As far as I know Agatha Christie never ventured outside the detective story to create something which bore comparison to the work of contemporary philosophers.
 

version

Well-known member
This thread's prompted me to start my copy of The Ruined Map,

"A private detective is hired to find a missing person, but nothing is normal about this case. Why has the beautiful, alcoholic wife of the vanished salesman waited over half a year to search for him? Why are the only clues a photo and a matchbox? As the investigator's ever-more puzzling hunt takes him into the labyrinthine depths of the urban underworld, he begins to wonder if it is in fact he who is lost.

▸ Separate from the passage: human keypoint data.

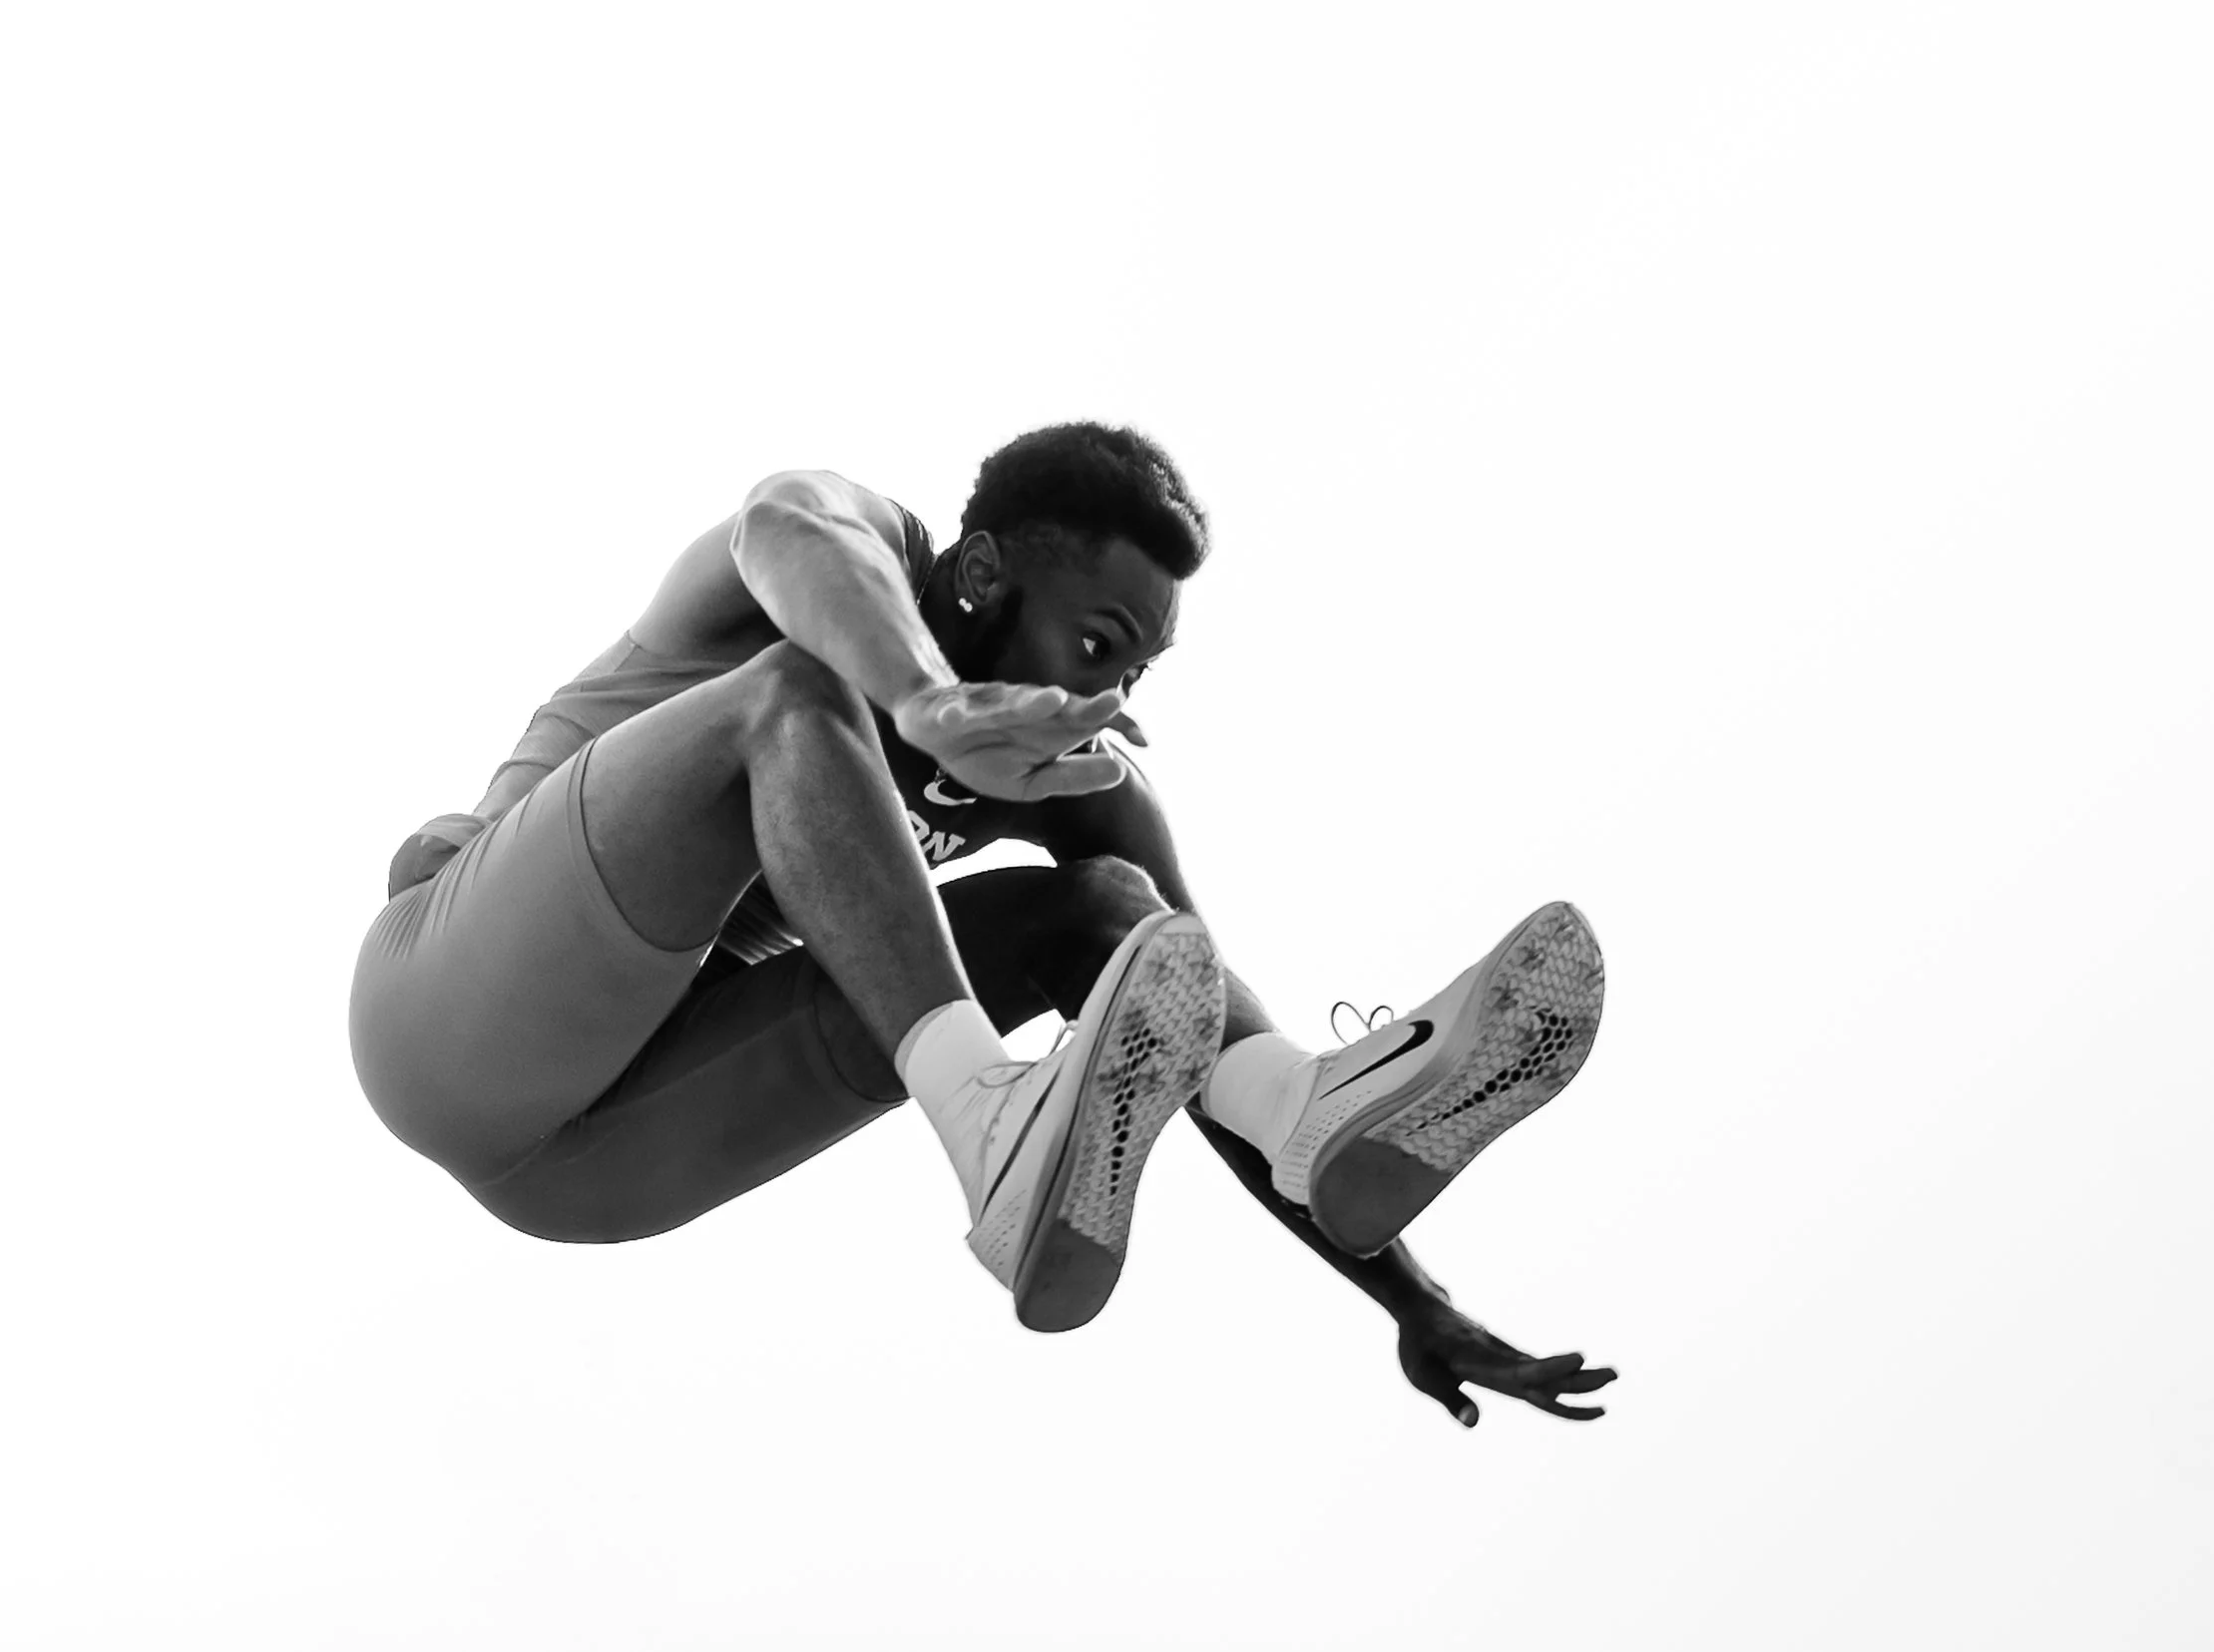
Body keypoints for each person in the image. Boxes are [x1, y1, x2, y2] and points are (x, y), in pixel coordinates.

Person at [349, 422, 1615, 1423]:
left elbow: (1181, 1025)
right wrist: (923, 702)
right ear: (978, 572)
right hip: (454, 1027)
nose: (1103, 691)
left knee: (1117, 920)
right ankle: (979, 1108)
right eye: (1095, 640)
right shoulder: (852, 549)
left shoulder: (1085, 778)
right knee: (791, 697)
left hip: (611, 1167)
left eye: (1134, 671)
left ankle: (1282, 1101)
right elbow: (785, 522)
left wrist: (1408, 1298)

An intoxicating blend of noir thriller and surreal dream, The Ruined Map questions identity itself."
 

IdleRich

IdleRich
I don't know what that is, sounds intriguing.
I'm thinking of a list of detective things I would call avant-garde or experimental, feel free to add to this list.

NY Trilogy - three novellas by Paul Auster
Alphaville - film directed by Godard
Les Gommes - novel by Alan Robbe-Grillet
The Voyeur - novel by ARG
Successive Slidings of Pleasure - film directed by ARG
The Man Without A Map - film directed by Teshigahara, and whaddya know, turns out it's an adaptation of that book you just mentioned!

What else? There must be loads out there.